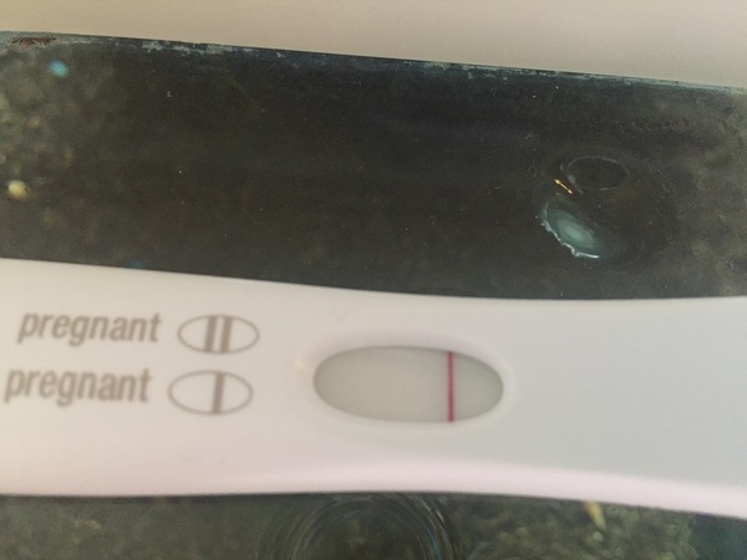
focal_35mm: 29
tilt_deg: -68.5
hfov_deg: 61.7
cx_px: 374
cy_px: 280
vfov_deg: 48.2
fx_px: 626
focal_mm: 4.15
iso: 250
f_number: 2.2
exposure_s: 1/33
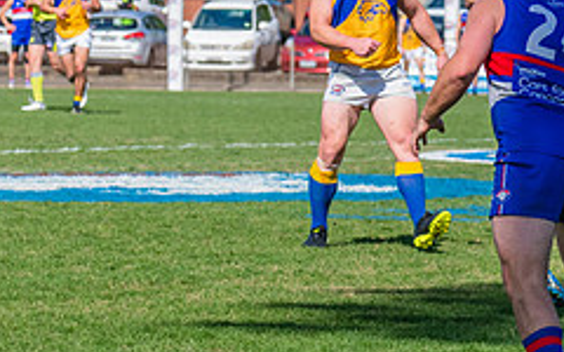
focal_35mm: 419
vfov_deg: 3.1
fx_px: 6440
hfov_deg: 5.0
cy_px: -27
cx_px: 583
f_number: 9
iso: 800
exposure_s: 1/1600
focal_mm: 170
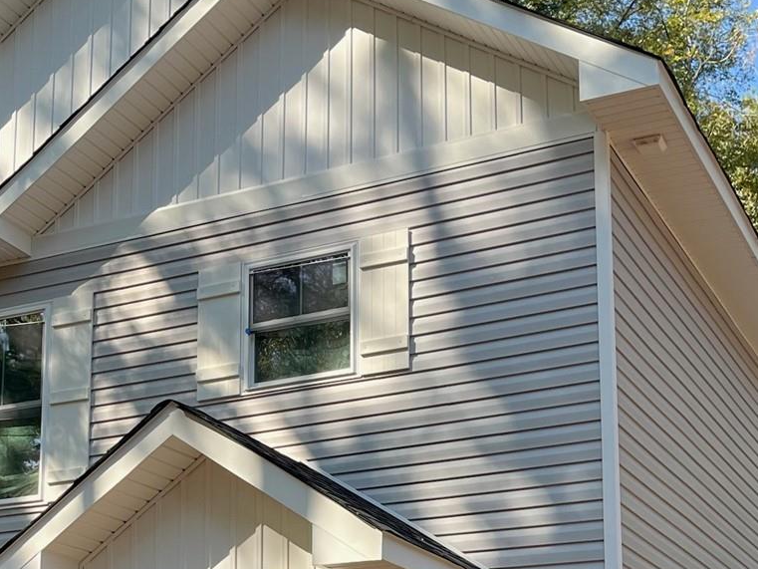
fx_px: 1533
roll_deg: -0.5
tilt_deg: +10.7
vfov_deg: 20.4
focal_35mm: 70
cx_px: 301
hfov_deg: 27.7
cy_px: 561
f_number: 1.6
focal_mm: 5.1
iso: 50
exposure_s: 1/742
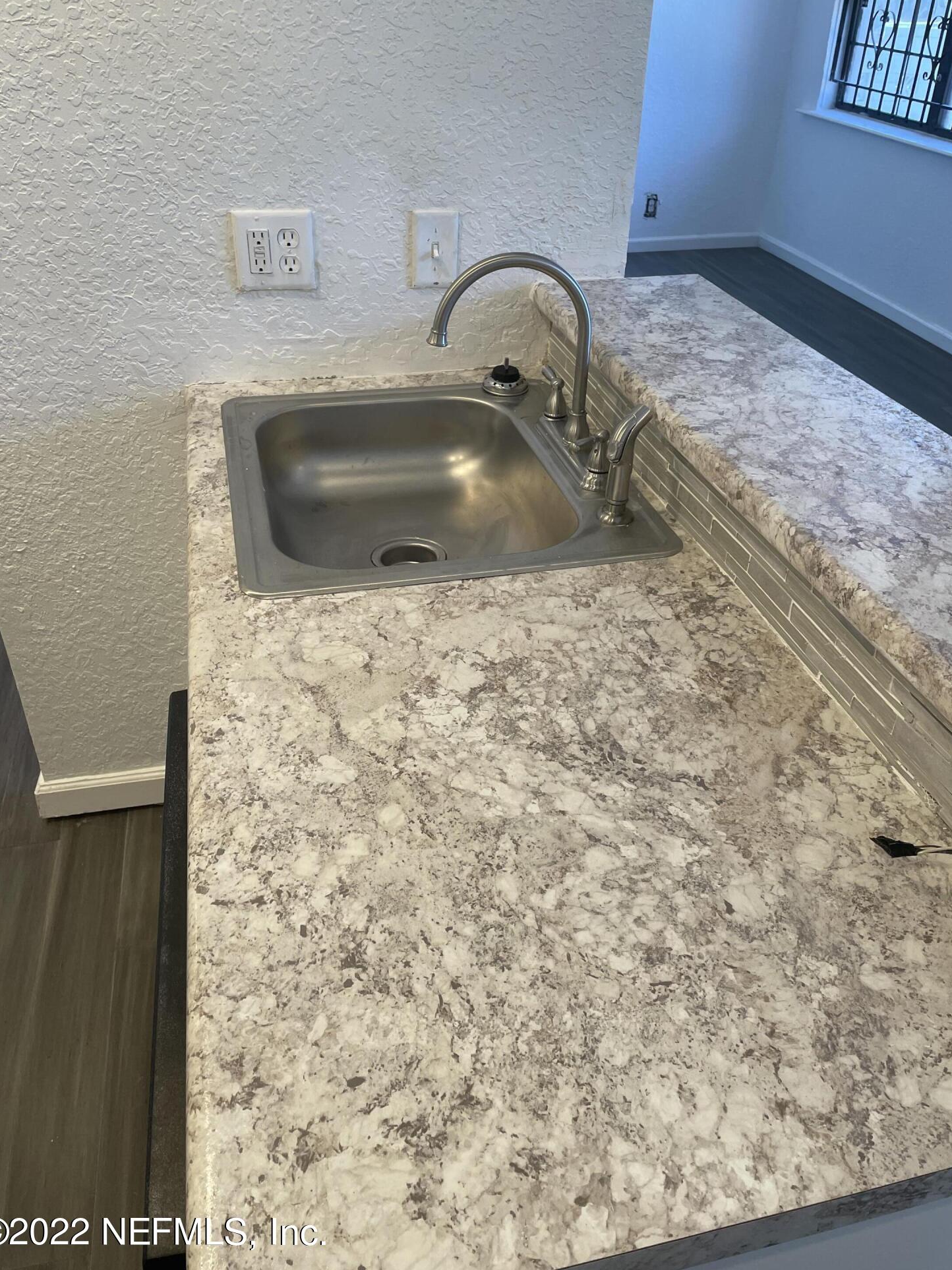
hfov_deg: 51.3
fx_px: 990
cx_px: 472
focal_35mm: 27
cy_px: 633
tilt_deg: -33.7
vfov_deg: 65.3
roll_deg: -1.1
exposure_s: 1/120
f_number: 1.6
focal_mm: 4.2
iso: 100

========================

_Task requirements_
Please return the full listing exactly as given, with the images left out.

_Answer for the task_
focal_35mm: 29
tilt_deg: -68.5
hfov_deg: 61.7
cx_px: 374
cy_px: 280
vfov_deg: 48.2
fx_px: 626
focal_mm: 4.15
iso: 250
f_number: 2.2
exposure_s: 1/33
focal_35mm: 419
vfov_deg: 3.1
fx_px: 6440
hfov_deg: 5.0
cy_px: -27
cx_px: 583
f_number: 9
iso: 800
exposure_s: 1/1600
focal_mm: 170
fx_px: 1533
roll_deg: -0.5
tilt_deg: +10.7
vfov_deg: 20.4
focal_35mm: 70
cx_px: 301
hfov_deg: 27.7
cy_px: 561
f_number: 1.6
focal_mm: 5.1
iso: 50
exposure_s: 1/742
hfov_deg: 51.3
fx_px: 990
cx_px: 472
focal_35mm: 27
cy_px: 633
tilt_deg: -33.7
vfov_deg: 65.3
roll_deg: -1.1
exposure_s: 1/120
f_number: 1.6
focal_mm: 4.2
iso: 100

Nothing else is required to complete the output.